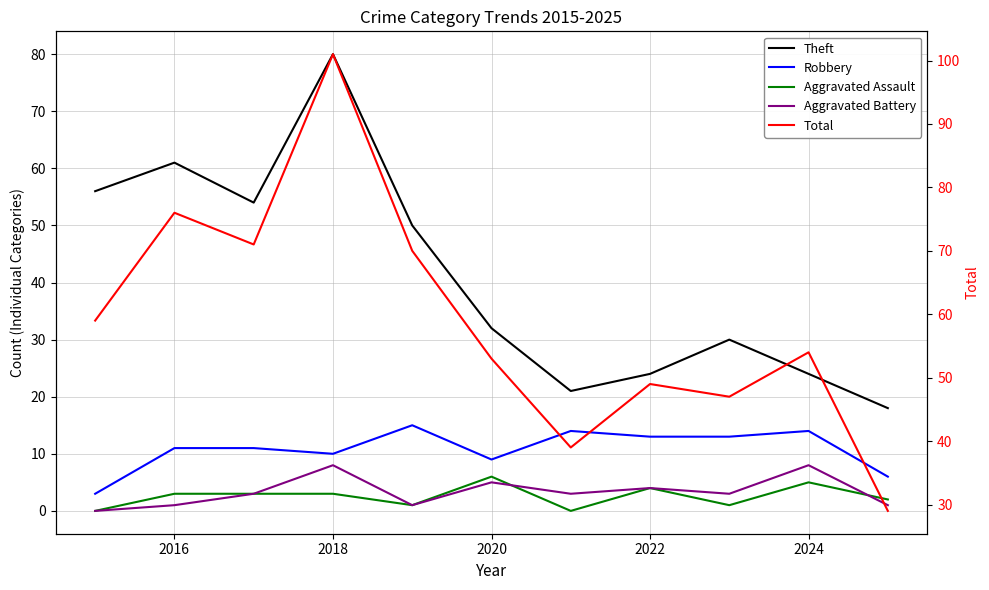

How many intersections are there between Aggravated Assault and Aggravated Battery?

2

===

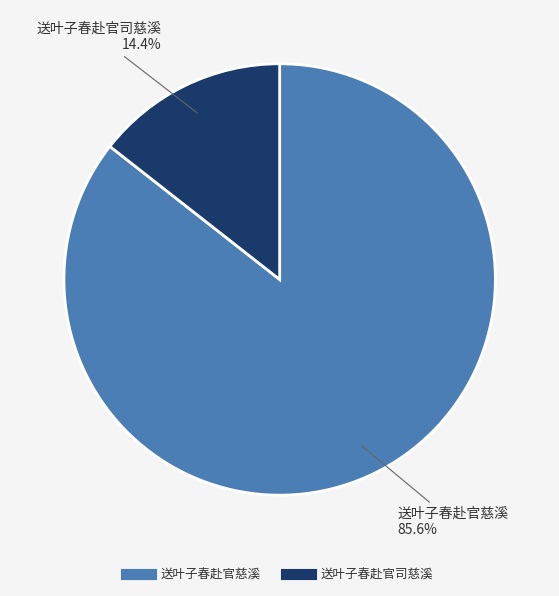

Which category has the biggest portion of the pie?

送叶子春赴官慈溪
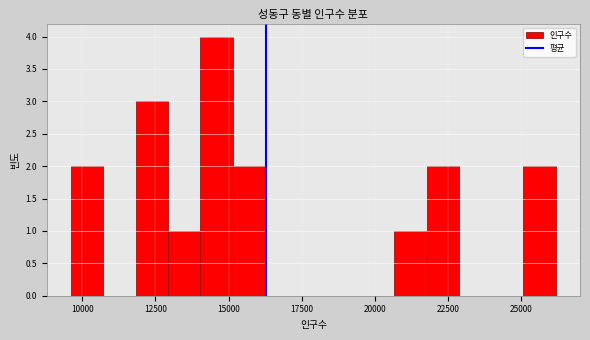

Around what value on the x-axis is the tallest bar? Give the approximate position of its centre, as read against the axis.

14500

===

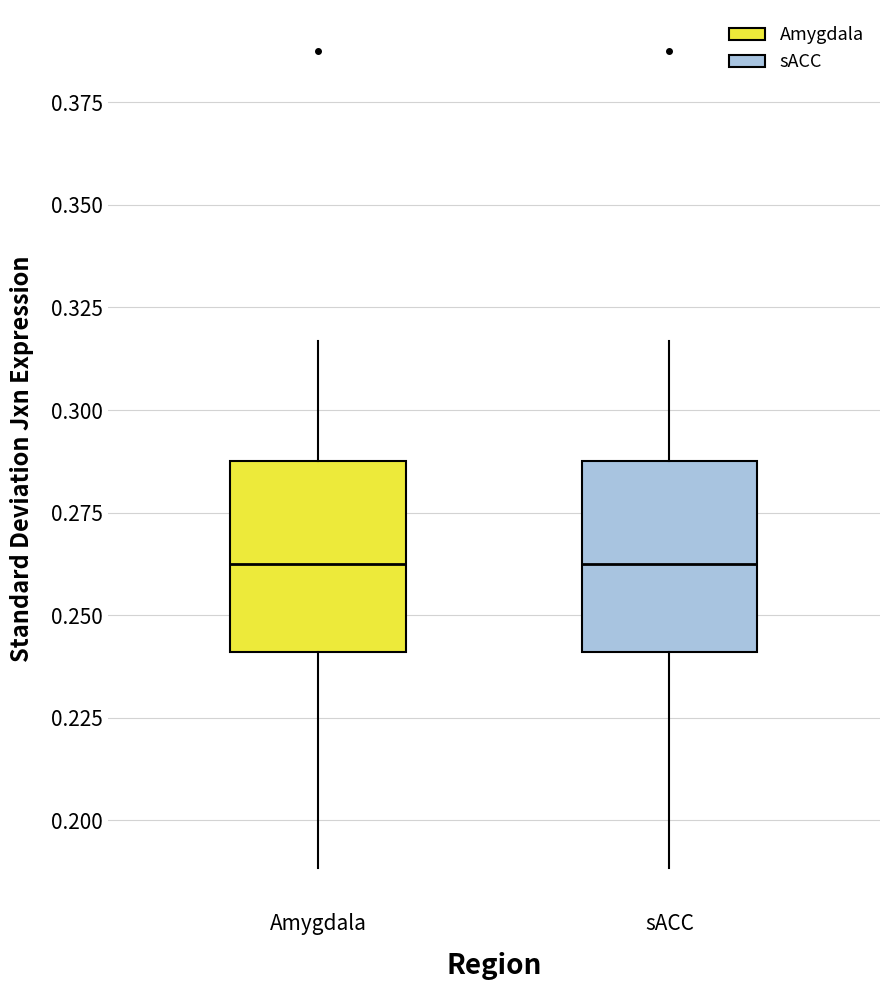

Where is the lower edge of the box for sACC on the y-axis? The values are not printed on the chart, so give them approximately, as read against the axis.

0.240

===

_Activity_:
Count the lines in the listing above that contain the word "against". Reply with the number alone.

_Exercise result_:
2